- What you are asked to do: Show each line in the listing below that contains the word "Melhor".

- The records:
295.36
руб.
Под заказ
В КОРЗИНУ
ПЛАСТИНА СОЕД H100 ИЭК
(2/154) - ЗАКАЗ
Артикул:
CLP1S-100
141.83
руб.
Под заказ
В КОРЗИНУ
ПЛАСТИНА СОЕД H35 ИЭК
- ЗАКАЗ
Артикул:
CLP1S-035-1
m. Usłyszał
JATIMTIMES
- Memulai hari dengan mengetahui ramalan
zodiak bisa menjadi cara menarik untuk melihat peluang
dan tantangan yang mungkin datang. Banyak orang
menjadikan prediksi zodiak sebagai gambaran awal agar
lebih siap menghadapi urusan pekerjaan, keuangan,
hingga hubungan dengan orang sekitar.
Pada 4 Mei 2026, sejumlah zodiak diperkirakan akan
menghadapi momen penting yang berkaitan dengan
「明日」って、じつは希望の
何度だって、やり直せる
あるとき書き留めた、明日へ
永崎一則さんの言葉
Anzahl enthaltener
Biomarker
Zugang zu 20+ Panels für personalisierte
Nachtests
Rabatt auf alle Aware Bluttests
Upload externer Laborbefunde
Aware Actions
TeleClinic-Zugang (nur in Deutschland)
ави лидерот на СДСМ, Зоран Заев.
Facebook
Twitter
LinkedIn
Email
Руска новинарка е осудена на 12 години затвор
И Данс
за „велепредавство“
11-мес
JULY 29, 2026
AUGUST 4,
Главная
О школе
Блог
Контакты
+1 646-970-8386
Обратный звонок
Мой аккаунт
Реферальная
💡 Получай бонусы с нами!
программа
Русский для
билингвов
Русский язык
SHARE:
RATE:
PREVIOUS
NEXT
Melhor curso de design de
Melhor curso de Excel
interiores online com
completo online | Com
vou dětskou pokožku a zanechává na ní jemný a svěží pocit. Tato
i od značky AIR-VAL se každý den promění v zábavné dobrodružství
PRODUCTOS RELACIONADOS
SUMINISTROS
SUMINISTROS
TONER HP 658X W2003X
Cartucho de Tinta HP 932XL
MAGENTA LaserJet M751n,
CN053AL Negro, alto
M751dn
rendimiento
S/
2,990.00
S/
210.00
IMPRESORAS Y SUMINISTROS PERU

- Output below:
Melhor curso de design de
Melhor curso de Excel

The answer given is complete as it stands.